Game Camp 2017 per un dialogo alla pari tra videogiochi e beni culturali. Un meeting a Milano
Fino al 15 ottobre, sviluppatori di videogiochi e operatori culturali si trovano fianco a fianco, tra lo IED di Milano e il George Brown College in Canada. Per lavorare su nuovi progetti multimediali interattivi.

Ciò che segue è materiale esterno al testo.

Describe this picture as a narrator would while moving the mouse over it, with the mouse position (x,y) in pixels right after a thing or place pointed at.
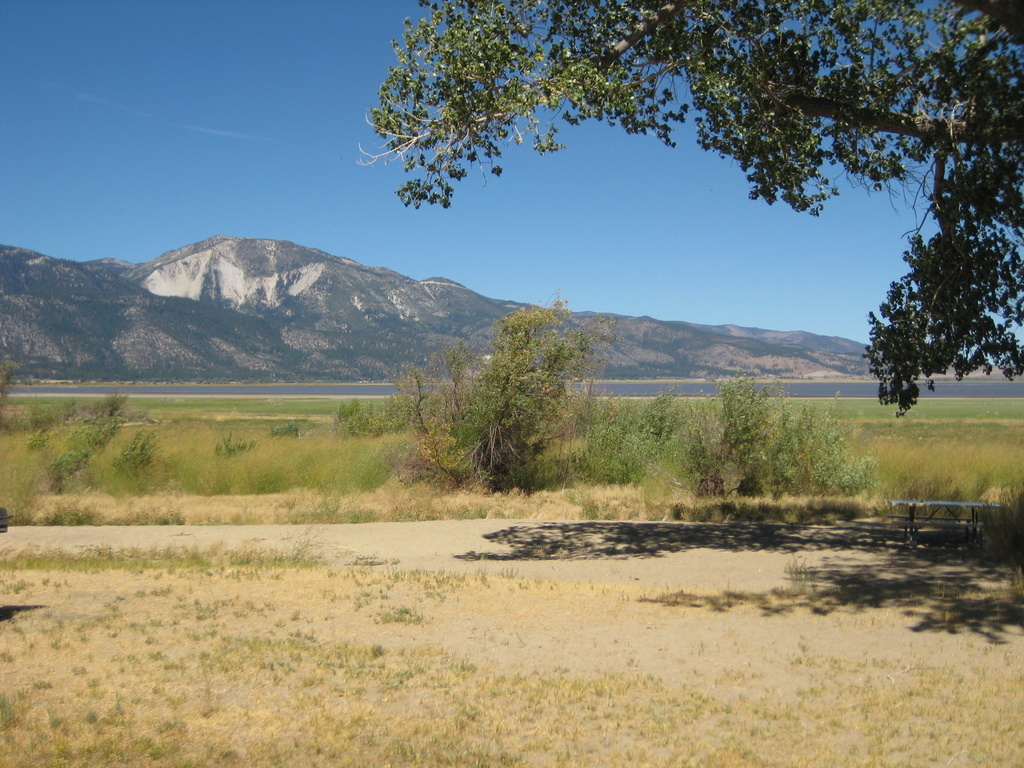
In this image there is the sky (252,154) towards the top of the image (487,205), there are mountains (328,298), there is water (250,388), there are plants (550,382), there is grass (189,476), there is a bench (958,505) on the ground (645,564), there is a tree (904,69) towards the right of the image (929,143).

“Era una notte buia, durante la quale il team canadese si trovò a passare in bus vicino la Fortezza di Monteriggioni. La pioggia aveva iniziato a cadere già dopo Roma e proprio in quel punto del loro viaggio minacciava di diventare un temporale. Costretti a sostare a Monteriggioni, i membri del team videro le alte mura che circondavano la cittadella come una corona, le torri, il borgo all’interno. Impossibile non innamorarsene.” Il team a cui si riferisce nel racconto Alberto Coco, country manager di Ubisoft Italia, è quello che ha poi sviluppato Assassin’s Creed II, ambientato – tra l’altro – proprio nella rinascimentale Monteriggioni. Questo aneddoto dai toni favolistici, riportato durante la lecture interattiva dello scorso 20 settembre da Andrea Dresseno (project manager di IVIPRO – Italian Videogame Program), introduce nel migliore dei modi lo spirito alla base dell’International Game Camp 2017, in programma fino al 15 ottobre: Videogames meet Heritage è il tema e l’obiettivo stesso della “maratona” che, in contemporanea allo IED di Milano e al George Brown College di Toronto, porta game developers internazionali e operatori culturali a collaborare nell’arco di un fine settimana. L’intento, insomma, è quello di superare una certa ottica di sudditanza del videogioco nei confronti del patrimonio, una volta che i due settori vengono accostati: i probabili esiti di questo confronto non saranno soltanto progetti di edutainment, in cui appunto il mezzo espressivo digitale è subordinato alla trasmissione di informazioni e conoscenze.
SMART HERITAGE: I MUSEI DEL NUOVO MILLENNIO CONDIVIDONO IL PATRIMONIO
Sia Dresseno sia Giacomo Giannella – videogame art director e fondatore di Streamcolors, realtà ideatrice dell’International Game Camp insieme a Bookrepublic – hanno introdotto nel corso della presentazione un concetto fondante per questa nuova iniziativa, quello di “smart heritage”. Si tratta della promozione al ri-utilizzo creativo del patrimonio, come fa per esempio il Rijskmuseum, per elaborare nuovi prodotti e opere che si ispirano alle collezioni condivise online dal museo con licenza Creative Commons. Nel corso del Camp, quindi, i team di sviluppo avranno modo di accedere alla Pandora’s Box, un repository di riproduzioni digitali di opere d’arte e reperti, beni architettonici e paesaggistici, fornite dai musei partecipanti all’iniziativa come immagini ad alta risoluzione o addirittura scansioni tridimensionali. Da questo “vaso di Pandora” digitale i partecipanti potranno trarre libera ispirazione per creare ambientazioni, personaggi, elementi interattivi del loro progetto-prototipo.
UN MODO INEDITO DI CONOSCERE I BENI CULTURALI
Proprio nell’industria creativa dei videogiochi – a cui nel 2016 il Mibact ha riconosciuto valore culturale – si contano diversi esempi che hanno attinto a vario titolo da stili pittorici e poetiche artistiche – OKAMI riprende Hokusai e gli ukyo-e, il gioco indie Thomas was alone trasferisce in una piattaforma interattiva gli elementi astratti di Mondrian. In questi casi, il pubblico viene in contatto con opere e scuole artistiche, monumenti e architetture in modo indiretto ma letteralmente memorabile, per l’alto coinvolgimento richiesto dal gioco anche a livello emotivo.
Chiedete a un qualsiasi giocatore nel mondo, che sia statunitense o cinese, se conosce Monteriggioni: certo, vi risponderà, ci ha vissuto Ezio Auditore.